Сергей Михалков, мечтавший (но так и не дождавшийся), чтобы Родари перевёл его на итальянский, истово обслуживал семейство Родари как водитель.
– Что это за предмет? – спросила, усевшись в первый раз в его машину, двенадцатилетняя Паола.
– Это резиновая дубинка, подарок московской милиции!
Паола, не по годам политизированная девочка, была очень шокирована. Она не знала, что любовь к себе милиции Михалков снискал стишком о симпатичном верзиле – милиционере дяде Стёпе; для неё дубинка была символом чёрной реакции, подавляющей с помощью полиции демонстрации прогрессивных сил.
– Прежде чем высказать в жюри суждение о фильме, я выслушиваю мнение Паолы! – с гордостью говорил мне её папа.

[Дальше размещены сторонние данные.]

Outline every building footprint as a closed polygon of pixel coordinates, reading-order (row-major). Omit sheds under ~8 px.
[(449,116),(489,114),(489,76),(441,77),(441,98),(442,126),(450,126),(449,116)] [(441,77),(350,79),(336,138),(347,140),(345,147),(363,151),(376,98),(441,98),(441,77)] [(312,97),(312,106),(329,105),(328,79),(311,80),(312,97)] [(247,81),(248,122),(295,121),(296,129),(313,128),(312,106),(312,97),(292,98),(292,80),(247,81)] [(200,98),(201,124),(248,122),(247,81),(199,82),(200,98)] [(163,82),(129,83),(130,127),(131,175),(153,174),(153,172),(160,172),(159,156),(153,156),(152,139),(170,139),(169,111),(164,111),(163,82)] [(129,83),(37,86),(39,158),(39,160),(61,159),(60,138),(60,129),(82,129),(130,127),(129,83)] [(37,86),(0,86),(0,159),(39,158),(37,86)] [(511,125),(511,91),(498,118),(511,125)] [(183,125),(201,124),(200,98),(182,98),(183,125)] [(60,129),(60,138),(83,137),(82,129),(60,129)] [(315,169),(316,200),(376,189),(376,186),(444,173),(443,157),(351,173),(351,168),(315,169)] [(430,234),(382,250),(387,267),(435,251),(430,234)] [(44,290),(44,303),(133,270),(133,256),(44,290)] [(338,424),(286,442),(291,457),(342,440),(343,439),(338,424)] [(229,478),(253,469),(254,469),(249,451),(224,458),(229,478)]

Когда Родари появлялся на фестивалях детских фильмов, зал Дворца пионеров взрывался аплодисментами. Из всех членов жюри только его так встречали. Ведь ребята знали Родари наизусть. Его детские книжки издавались миллионными тиражами во всех пятнадцати республиках, на восьмидесяти языках Советского Союза. Это была слава, причём беспрепятственная, официальная. Редкая удача для советского истеблишмента: талантливый и – свой, коммунист!